EXERCISE DETAILS
Reproduce every line of text in the material below verbatim, leaving out the pictures.
RAW DATA: Begin
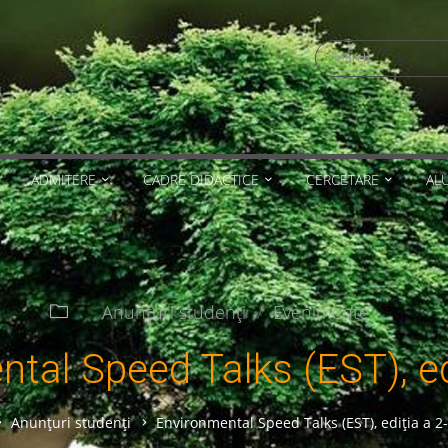
Search
for:
ADMITERE
CADRE DIDACTICE
CERCETARE
AL
Anunțuri studenți
/
Evenimente
tal Speed Talks (EST), ed
ome
Anunțuri studenți
Environmental Speed Talks (EST), ediţia a 2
RAW DATA: End
TASK SOLUTION
Search
for:
ADMITERE
CADRE DIDACTICE
CERCETARE
AL
Anunțuri studenți
/
Evenimente
tal Speed Talks (EST), ed
ome
Anunțuri studenți
Environmental Speed Talks (EST), ediţia a 2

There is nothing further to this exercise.